La vaccination contre la grippe et le DTP pendant la grossesse a fait l’objet de nombreuses études et est aujourd’hui formellement recommandée — le vaccin DTP en particulier, administré pendant la grossesse, permettrait de limiter le développement de la coqueluche et autres maladies respiratoires chez les nourrissons. Il était donc raisonnable de penser que les vaccins anti-COVID-19 pouvaient eux aussi avoir un effet protecteur sur les enfants à naître.
En théorie, les vaccins à ARNm affichent une sécurité et une action similaire, y compris le passage placentaire d’anticorps protecteurs. Cependant, selon une étude menée l’an dernier sur une cohorte de 127 femmes enceintes dont 64 avaient été infectées par le coronavirus, l’infection naturelle par le SARS-CoV-2 semble conférer une transmission plus faible que prévu des anticorps au fœtus. Par conséquent, les nouveau-nés de mères vaccinées pourraient eux aussi demeurer à risque d’infection.
La vaccination plus efficace que l’infection naturelle ?
Les deux médecins précisent ainsi dans leur article que des recherches supplémentaires sont nécessaires pour déterminer si les nourrissons sont réellement protégés par ces anticorps : « Nous exhortons d’autres chercheurs à créer des registres de grossesse et d’allaitement et à mener des études d’efficacité et de sécurité des vaccins COVID-19 chez la femme enceinte et allaitante et sa progéniture », écrivent-ils.
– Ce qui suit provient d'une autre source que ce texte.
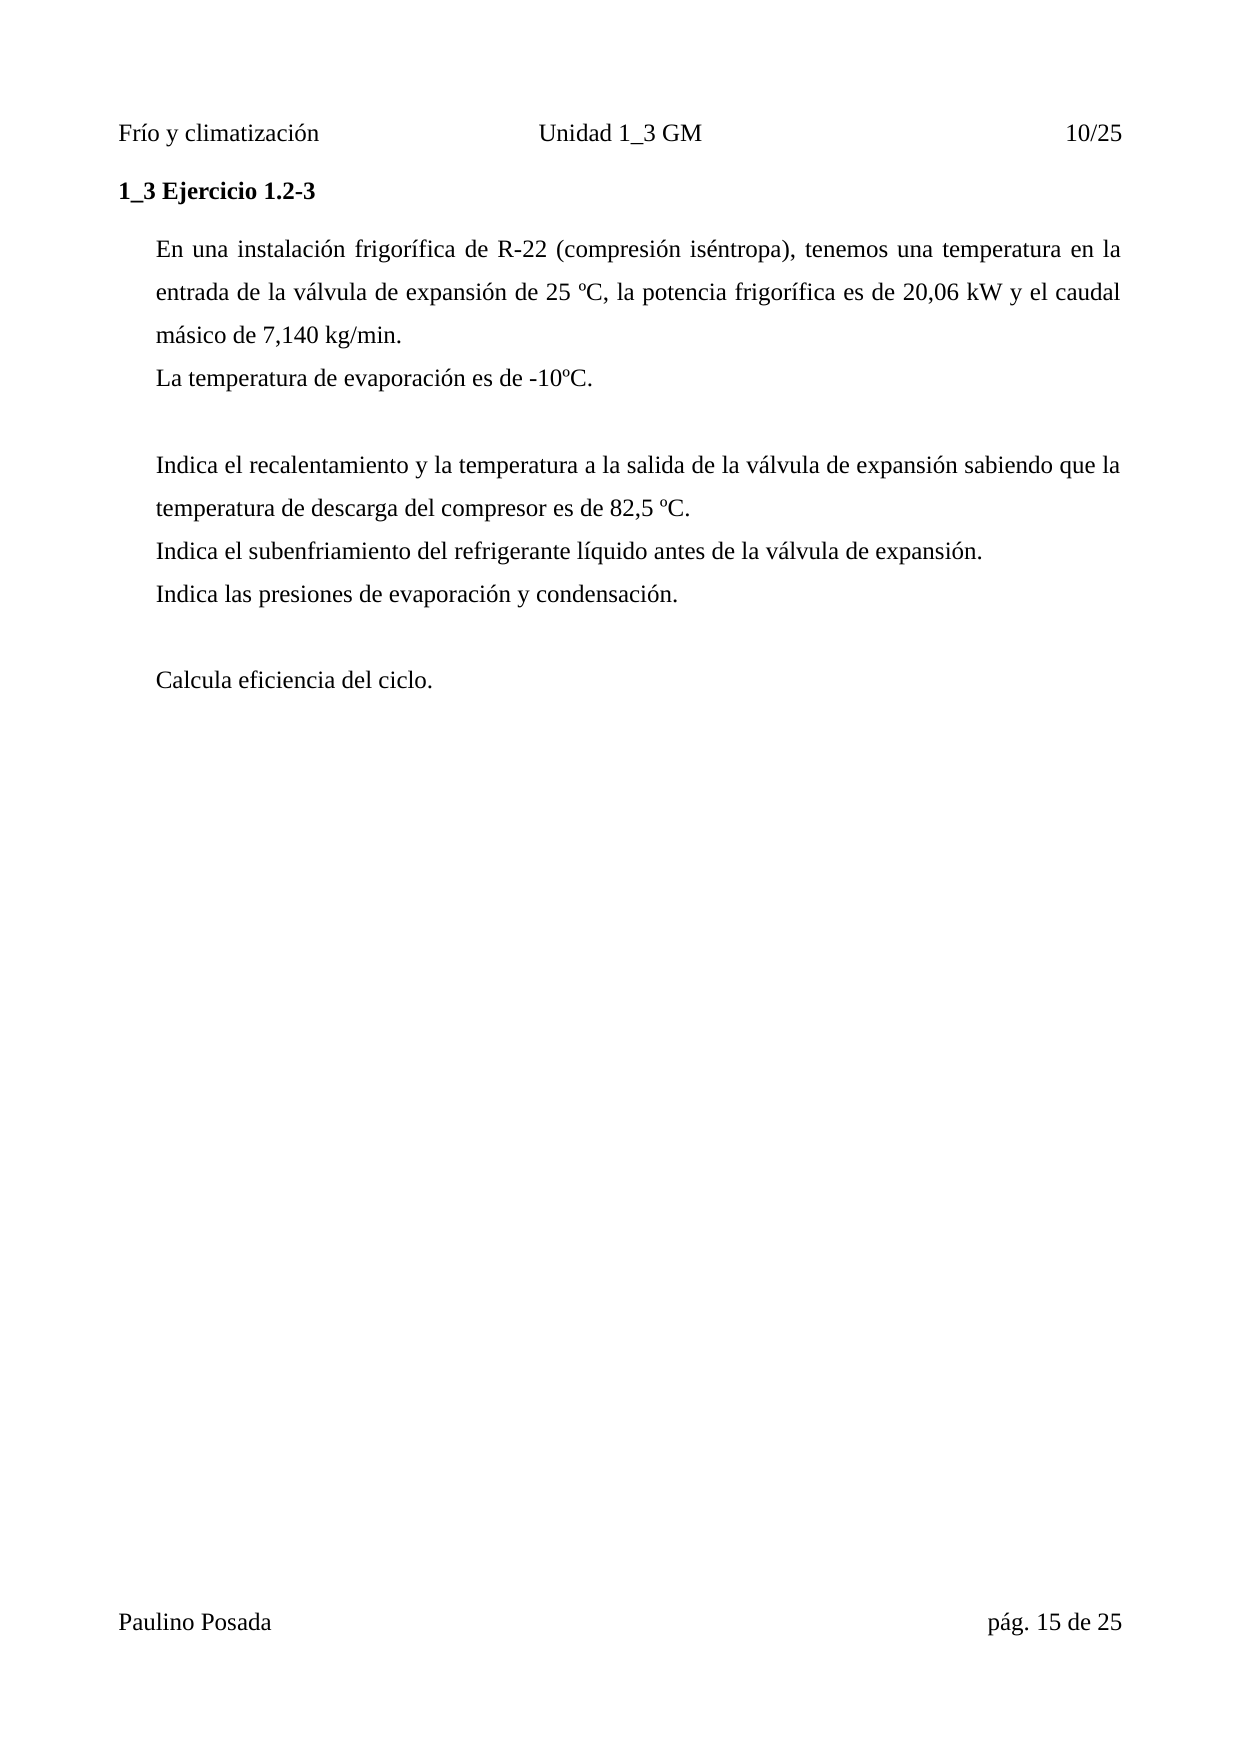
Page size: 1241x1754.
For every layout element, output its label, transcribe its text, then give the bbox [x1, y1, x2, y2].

text 1_3 Ejercicio 1.2-3 [118, 176, 1122, 205]
text La temperatura de evaporación es de -10ºC. [156, 363, 1122, 392]
text Indica el subenfriamiento del refrigerante líquido antes de la válvula de expansión. [156, 536, 1122, 565]
text Indica las presiones de evaporación y condensación. [156, 579, 1122, 608]
text Calcula eficiencia del ciclo. [156, 665, 1122, 694]
text En una instalación frigorífica de R-22 (compresión iséntropa), tenemos una temperatura en la entrada de la válvula de expansión de 25 ºC, la potencia frigorífica es de 20,06 kW y el caudal másico de 7,140 kg/min. [156, 234, 1122, 349]
text Indica el recalentamiento y la temperatura a la salida de la válvula de expansión sabiendo que la temperatura de descarga del compresor es de 82,5 ºC. [156, 450, 1122, 522]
En effet, s’agissant du premier cas connu, il est trop tôt pour tirer des conclusions. À mesure que d’autres mères vaccinées donneront naissance à leurs enfants, d’autres études permettront de déterminer si cette protection est efficace et surtout, combien de temps ces anticorps permettent de protéger l’enfant. « [Ces futures études] doivent déterminer à quel niveau de protection ou combien d’anticorps un bébé doit-il avoir en circulation pour lui assurer une protection », précisent les pédiatres. D’autres questions restent aussi sans réponse : est-ce que l’allaitement peut allonger la durée de la protection ? Et à quel moment de la grossesse la vaccination se fait-elle la plus efficace pour l’enfant ?
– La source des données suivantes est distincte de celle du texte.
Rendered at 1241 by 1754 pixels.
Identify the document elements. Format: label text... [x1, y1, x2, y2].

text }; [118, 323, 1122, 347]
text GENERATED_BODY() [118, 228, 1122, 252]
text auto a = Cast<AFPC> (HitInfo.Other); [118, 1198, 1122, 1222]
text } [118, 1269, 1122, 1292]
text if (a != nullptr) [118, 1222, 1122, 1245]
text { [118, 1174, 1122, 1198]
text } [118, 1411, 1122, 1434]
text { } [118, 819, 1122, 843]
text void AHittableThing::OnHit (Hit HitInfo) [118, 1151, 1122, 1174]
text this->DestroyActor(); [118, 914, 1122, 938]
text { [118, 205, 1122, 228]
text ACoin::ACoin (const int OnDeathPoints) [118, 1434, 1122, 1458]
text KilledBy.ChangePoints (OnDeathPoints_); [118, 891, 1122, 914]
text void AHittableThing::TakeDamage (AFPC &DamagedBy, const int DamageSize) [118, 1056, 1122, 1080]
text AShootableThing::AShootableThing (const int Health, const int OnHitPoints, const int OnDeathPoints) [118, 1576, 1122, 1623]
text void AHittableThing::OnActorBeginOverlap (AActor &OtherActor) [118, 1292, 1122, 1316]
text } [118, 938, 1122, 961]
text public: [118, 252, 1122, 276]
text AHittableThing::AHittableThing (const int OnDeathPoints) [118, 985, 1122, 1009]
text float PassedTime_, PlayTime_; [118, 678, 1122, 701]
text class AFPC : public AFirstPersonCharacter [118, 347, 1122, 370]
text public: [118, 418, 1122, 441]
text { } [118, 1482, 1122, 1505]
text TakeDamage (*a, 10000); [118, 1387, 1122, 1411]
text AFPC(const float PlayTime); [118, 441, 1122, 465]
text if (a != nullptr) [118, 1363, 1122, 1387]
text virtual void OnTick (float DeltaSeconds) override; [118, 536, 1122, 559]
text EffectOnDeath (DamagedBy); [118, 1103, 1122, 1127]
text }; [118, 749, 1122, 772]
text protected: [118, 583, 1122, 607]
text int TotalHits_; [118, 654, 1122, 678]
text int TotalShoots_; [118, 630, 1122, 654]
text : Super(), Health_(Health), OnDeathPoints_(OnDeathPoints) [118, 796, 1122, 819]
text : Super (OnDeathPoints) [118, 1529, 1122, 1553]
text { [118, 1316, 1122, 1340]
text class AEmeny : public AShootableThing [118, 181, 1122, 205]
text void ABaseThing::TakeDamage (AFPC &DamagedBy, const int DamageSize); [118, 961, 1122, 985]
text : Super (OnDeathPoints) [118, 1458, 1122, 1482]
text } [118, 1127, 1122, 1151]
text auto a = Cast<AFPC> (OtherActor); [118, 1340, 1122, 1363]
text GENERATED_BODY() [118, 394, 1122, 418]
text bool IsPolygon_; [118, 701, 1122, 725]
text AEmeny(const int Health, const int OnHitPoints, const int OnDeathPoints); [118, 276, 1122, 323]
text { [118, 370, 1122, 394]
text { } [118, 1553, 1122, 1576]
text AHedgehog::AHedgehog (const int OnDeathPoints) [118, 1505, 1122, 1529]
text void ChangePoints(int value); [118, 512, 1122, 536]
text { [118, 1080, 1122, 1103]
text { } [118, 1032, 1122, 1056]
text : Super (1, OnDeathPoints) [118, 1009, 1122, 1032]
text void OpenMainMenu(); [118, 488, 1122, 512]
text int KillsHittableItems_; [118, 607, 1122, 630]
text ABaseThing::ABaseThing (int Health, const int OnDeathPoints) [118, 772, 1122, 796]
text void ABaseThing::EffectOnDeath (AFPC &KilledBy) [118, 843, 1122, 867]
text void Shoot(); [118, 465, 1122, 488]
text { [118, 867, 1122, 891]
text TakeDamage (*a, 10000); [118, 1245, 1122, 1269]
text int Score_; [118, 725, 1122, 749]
Par ailleurs, une autre étude, menée en Israël sur 20 femmes enceintes, toutes vaccinées pendant les trois derniers mois de grossesse, a récemment révélé que les nourrissons, comme leurs mères, présentaient des anticorps contre le SARS-CoV-2 dans le sang. Les chercheurs du Jerusalem’s Hadassah-University Medical Center avaient alors conclu « que la vaccination des femmes enceintes peut offrir une protection maternelle et néonatale contre l’infection par le SARS-CoV-2 ». Il se pourrait ainsi que les anticorps procurés par la vaccination parviennent à franchir la barrière placentaire plus facilement que les anticorps développés après une infection naturelle. L’hypothèse reste bien entendu à confirmer.
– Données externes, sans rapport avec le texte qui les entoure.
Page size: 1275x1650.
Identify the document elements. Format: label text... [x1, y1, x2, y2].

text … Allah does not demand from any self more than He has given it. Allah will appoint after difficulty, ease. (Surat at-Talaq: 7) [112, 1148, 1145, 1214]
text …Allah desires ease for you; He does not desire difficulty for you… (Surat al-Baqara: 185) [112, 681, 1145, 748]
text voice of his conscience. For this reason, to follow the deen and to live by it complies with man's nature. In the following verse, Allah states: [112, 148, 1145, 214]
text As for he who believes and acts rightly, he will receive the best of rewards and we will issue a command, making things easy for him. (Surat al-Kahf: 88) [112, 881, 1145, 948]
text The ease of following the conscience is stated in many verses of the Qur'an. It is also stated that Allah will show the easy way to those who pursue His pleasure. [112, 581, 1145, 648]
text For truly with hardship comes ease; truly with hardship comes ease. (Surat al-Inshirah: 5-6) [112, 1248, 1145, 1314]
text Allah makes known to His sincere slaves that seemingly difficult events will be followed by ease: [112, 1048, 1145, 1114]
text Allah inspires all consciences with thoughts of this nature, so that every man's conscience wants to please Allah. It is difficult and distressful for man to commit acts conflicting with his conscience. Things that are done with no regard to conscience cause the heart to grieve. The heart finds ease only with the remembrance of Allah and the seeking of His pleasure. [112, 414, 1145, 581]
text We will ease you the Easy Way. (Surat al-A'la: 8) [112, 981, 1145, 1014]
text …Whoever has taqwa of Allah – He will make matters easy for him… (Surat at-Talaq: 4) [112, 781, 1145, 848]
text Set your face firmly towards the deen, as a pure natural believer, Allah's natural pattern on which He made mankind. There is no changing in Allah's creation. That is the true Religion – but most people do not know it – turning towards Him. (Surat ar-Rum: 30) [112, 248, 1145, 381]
À noter que Pfizer et BioNTech ont également lancé un essai clinique le mois dernier pour étudier l’efficacité de leur vaccin chez les femmes enceintes et pour en savoir plus sur la transmission des anticorps à l’enfant. L’essai doit impliquer 4000 volontaires, qui seront vaccinées entre 24 et 35 semaines de grossesse ; la moitié recevra un placebo. Les nourrissons seront ensuite suivis pendant six mois.